Texto para leitura
(Foto: Observatório da Discriminação Racial no Futebol)

O Laboratório de História Política e Social (LAHPS) da Universidade Federal de Juiz de Fora (UFJF) recebeu, nesta quarta-feira, 26, o professor da Universitat de Barcelona (UB), Carles Viñas, para uma conferência sobre “O neofascismo e o futebol na Espanha: a penetração de um discurso político radical nas arquibancadas”. O evento foi aberto ao público e faz parte do Global July, programa da Universidade que promove o intercâmbio cultural entre professores, estudantes e interessados de diversos países por meio de cursos de curta duração.

Doutor em História Contemporânea pela Universitat de Barcelona (UB), Carles Viñas é uma das principais referências quando se trata da relação entre futebol e política, tanto na Espanha quanto na Europa, sendo autor de obras como “El Mundo Ultra: Los Radicales del Fútbol Español” (2005), “Tolerància zero: La violència en el futbol” (2006), “Sankt Pauli: Un altre futbol és possible” (2017) e “Futbol al país dels soviets” (2019).

Trecho dos dados
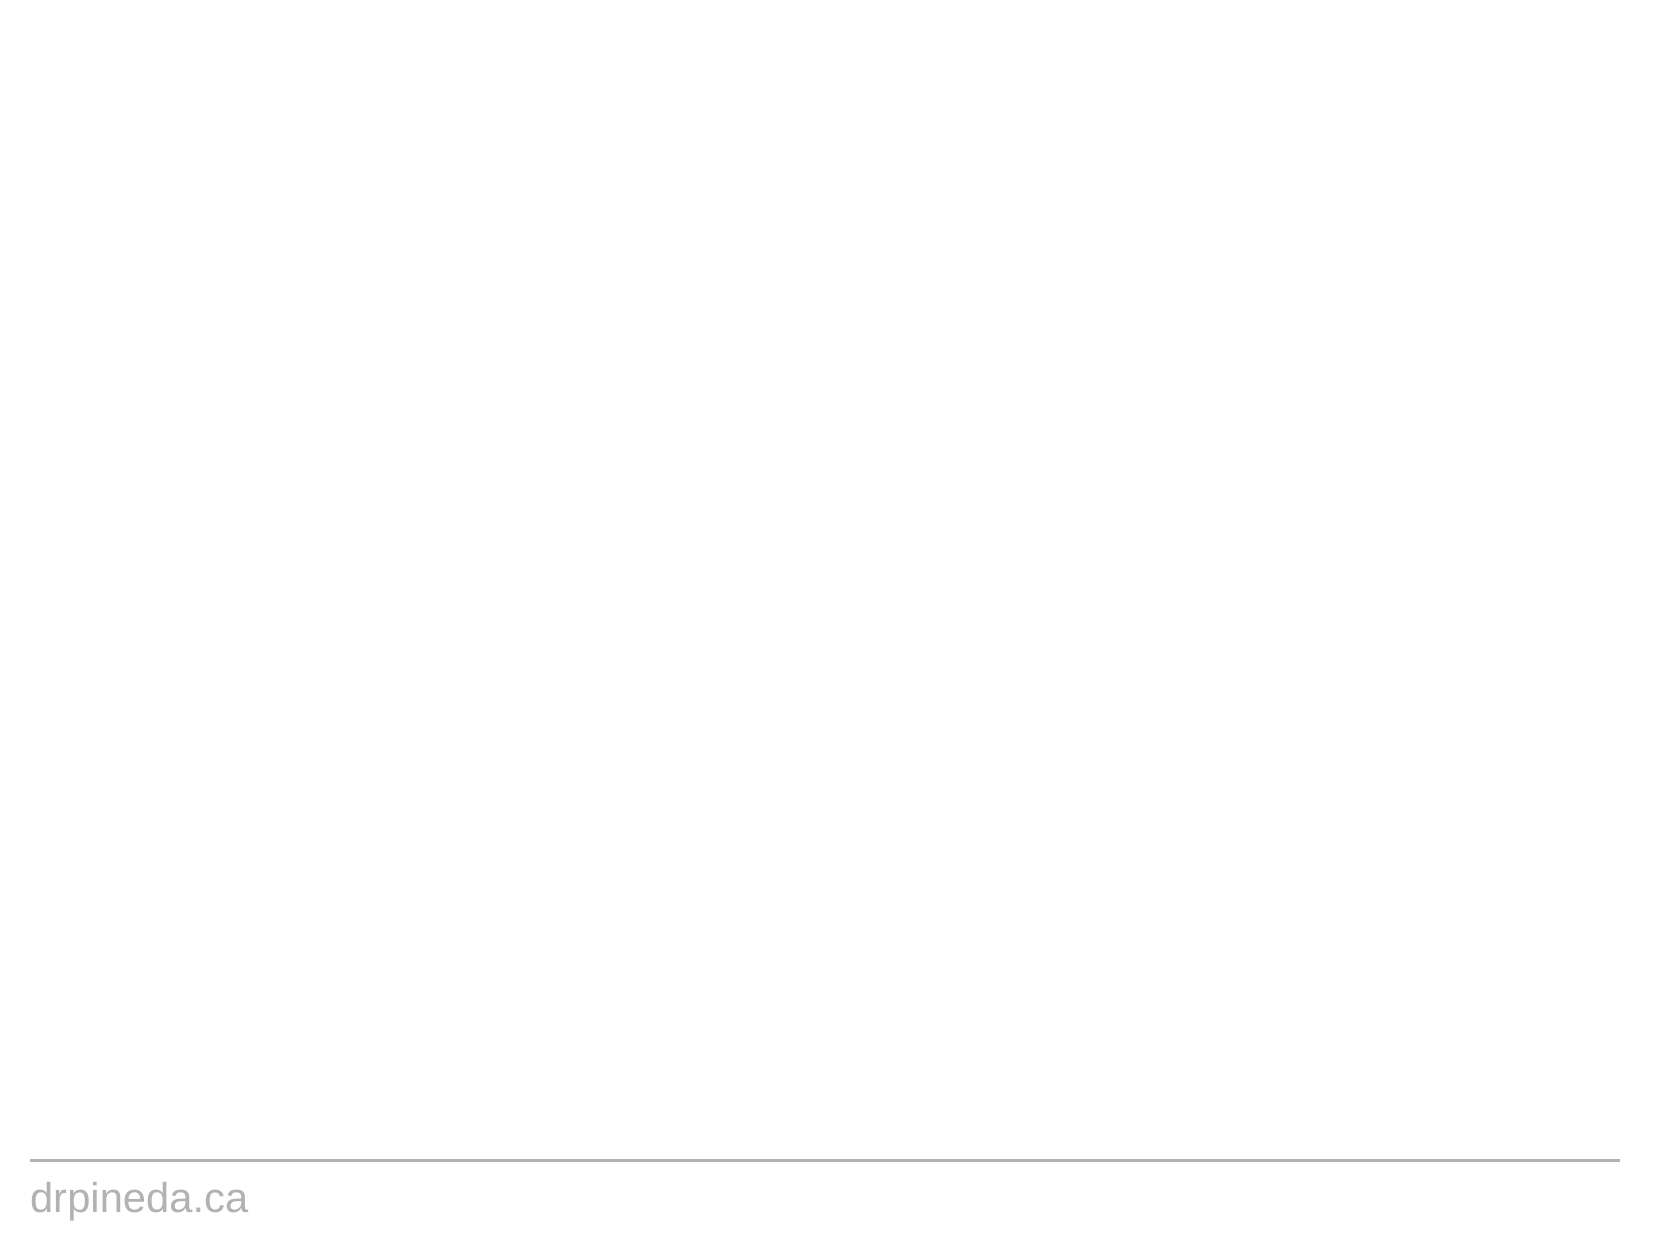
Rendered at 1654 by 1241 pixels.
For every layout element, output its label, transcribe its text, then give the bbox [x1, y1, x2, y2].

Enunciado 1
Liste todas as obras de Carles Viñas mencionadas no texto sobre a conferência na UFJF, com o ano de cada uma.
Enunciado 2
Prossiga com o texto sobre a conferência de Carles Viñas na UFJF, começando logo após a última frase apresentada.

Resposta 1
- “El Mundo Ultra: Los Radicales del Fútbol Español” (2005)
- “Tolerància zero: La violència en el futbol” (2006)
- “Sankt Pauli: Un altre futbol és possible” (2017)
- “Futbol al país dels soviets” (2019)

Resposta 2
Baseando-se em suas pesquisas, o professor apresentou na conferência um panorama histórico sobre o surgimento e o fortalecimento dos grupos radicais nas arquibancadas, conhecidos popularmente como os “ultras”. Eles surgem na Espanha nos anos 1980 e 1990, inspirados nos grupos radicais da Itália e da Alemanha de extrema direita, cujas pautas políticas são claras, dentro e fora do estádio.

“Relação entre futebol e política é indissociável”

“O futebol como fato social é político. Quem nega esta realidade certamente não é por ignorância, mas por interesse”, define Viñas. “Tudo nessa vida é político, qualquer decisão que tomamos. Mesmo definir-se como apolítico ou ficar de fora do debate sociopolítico também é uma posição política.”

Para o pesquisador, o futebol e a política têm mantido uma relação de dupla natureza ao longo da história. Por um lado, o futebol tem sido explorado e instrumentalizado pelo poder, incluindo governos, estados e regimes ditatoriais, que o utilizam como uma ferramenta para promover seus interesses e objetivos políticos. Por outro lado, o futebol também atua como um veículo para reivindicação e protesto social, trabalhista e político, servindo como uma plataforma para expressar ideias e buscar mudanças. Portanto, essa relação entre futebol e política é indissociável e, ao mesmo tempo, dual, envolvendo aspectos tanto de cooperação como de conflito.

Carles Viñas, da Universitat de Barcelona, participou do Global July e deu palestra na UFJF (Foto: Vívian Armond)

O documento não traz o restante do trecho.